(Records supplied):
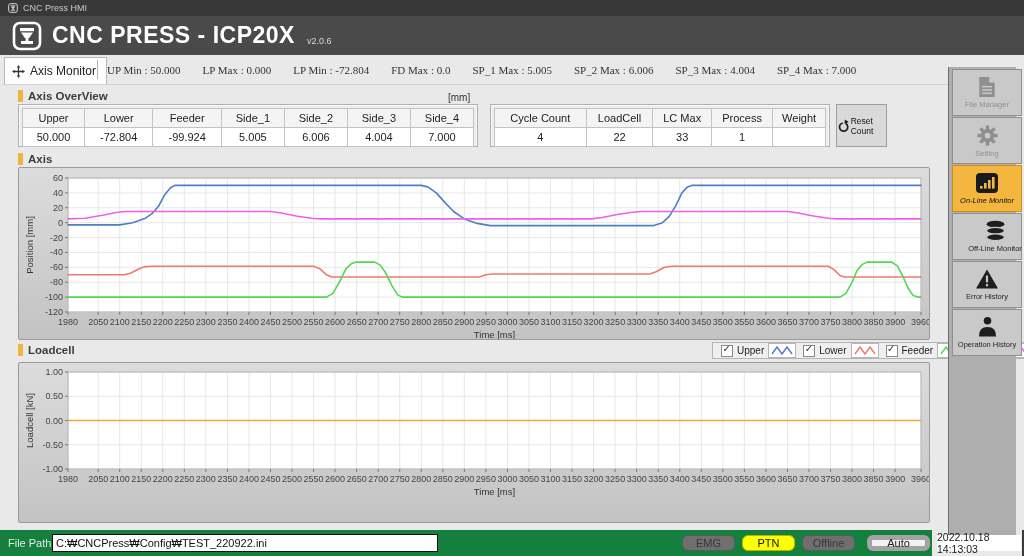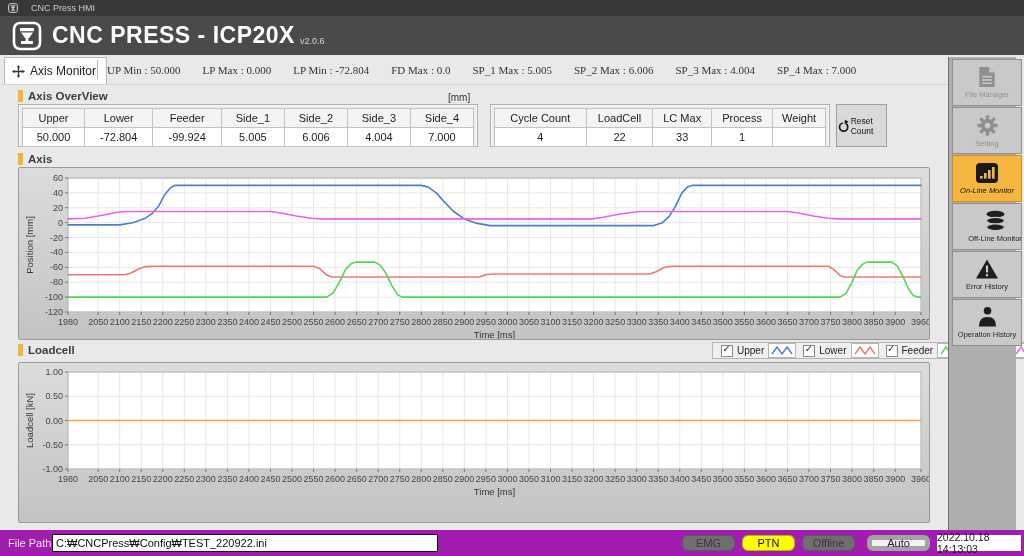--- a/index.html
+++ b/index.html
@@ -11,7 +11,7 @@
   }
   
   .titlebar{position:absolute;left:0;top:0;width:1024px;height:16px;background:#383838;
-    display:flex;align-items:center;gap:13px;padding-left:8px;box-sizing:border-box;text-align:right;}
+    display:flex;align-items:center;gap:5px;padding-left:8px;box-sizing:border-box;text-align:right;}
   .titlebar .t-title{font-size:9px;color:#c9c9c9;}
   
   .header{position:absolute;left:0;top:16px;width:1024px;height:39px;background:#4a4a4a;

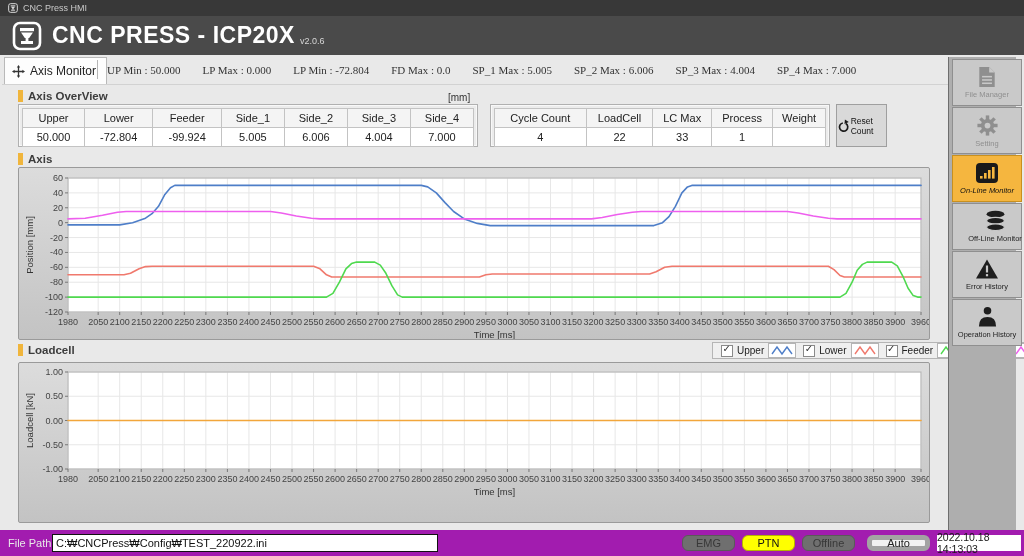--- a/index.html
+++ b/index.html
@@ -17,7 +17,7 @@
   .header{position:absolute;left:0;top:16px;width:1024px;height:39px;background:#4a4a4a;
     display:flex;align-items:center;padding-left:12px;box-sizing:border-box;}
   .header .app-title{font-size:23px;font-weight:bold;color:#fff;letter-spacing:.5px;margin-left:10px;}
-  .header .app-version{font-size:9px;color:#d6d6d6;margin-left:5px;margin-top:10px;}
+  .header .app-version{font-size:9px;color:#d6d6d6;margin-left:12px;margin-top:10px;}
   
   .main{position:absolute;left:0;top:55px;width:1024px;height:475px;background:#e9e9e9;}
   

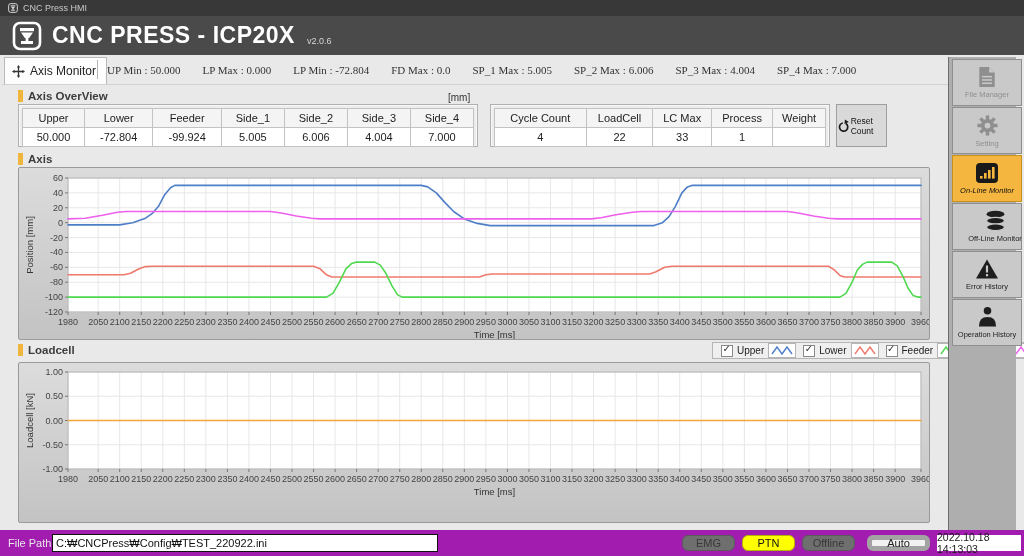--- a/index.html
+++ b/index.html
@@ -53,7 +53,7 @@
   .legend-label{font-size:10px;color:#222;}
   .legend-sample{width:26px;height:13px;background:#fff;border:1px solid #b5b5b5;display:flex;align-items:center;justify-content:center;}
   
-  .sidebar{position:absolute;left:948px;top:2px;width:68px;height:475px;background:#aeaeae;border-left:1px solid #6e6e6e;box-sizing:border-box;}
+  .sidebar{position:absolute;left:948px;top:12px;width:68px;height:475px;background:#aeaeae;border-left:1px solid #6e6e6e;box-sizing:border-box;}
   .sb-btn{position:absolute;left:3px;width:70px;height:47px;background:#c9c9c9;border:1px solid #8f8f8f;box-sizing:border-box;
     display:flex;flex-direction:column;align-items:center;justify-content:center;gap:2px;cursor:pointer;color:#1e1e1e;}
   .sb-btn .sb-label{font-size:7.5px;color:inherit;white-space:nowrap;}

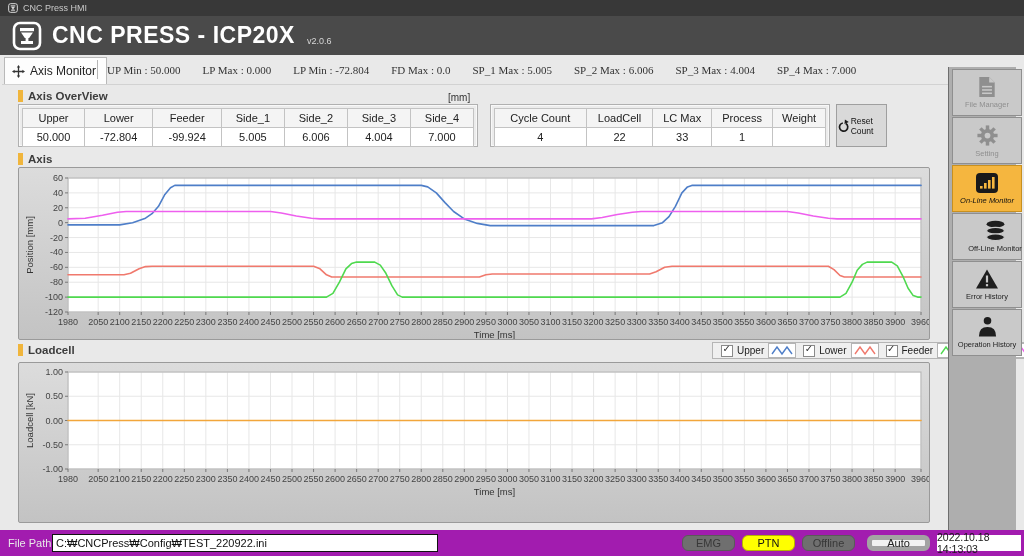--- a/index.html
+++ b/index.html
@@ -60,7 +60,7 @@
   .sb-btn.disabled{color:#8f8f8f;}
   .sb-btn.active{background:#f5b63f;border-color:#c8901f;color:#111;font-style:italic;}
   
-  .statusbar{position:absolute;left:0;top:530px;width:1024px;height:26px;background:#a21caf;}
+  .statusbar{position:absolute;left:0;top:530px;width:932px;height:26px;background:#15803d;}
   .fp-label{position:absolute;left:8px;top:7px;font-size:11px;color:#e8e8e8;}
   .fp-input{position:absolute;left:52px;top:4px;width:378px;height:16px;border:1px solid #111;background:#fff;
     font-size:11px;color:#111;padding:0 3px;box-sizing:content-box;font-family:"Liberation Sans","DejaVu Sans",sans-serif;}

(What you have to do):
Only lines that contain the string "sidebar" count; pick each one out of the records and copy it.

(Solution to the exercise):
-  .sidebar{position:absolute;left:948px;top:2px;width:68px;height:475px;background:#aeaeae;border-left:1px solid #6e6e6e;box-sizing:border-box;}
+  .sidebar{position:absolute;left:948px;top:12px;width:68px;height:475px;background:#aeaeae;border-left:1px solid #6e6e6e;box-sizing:border-box;}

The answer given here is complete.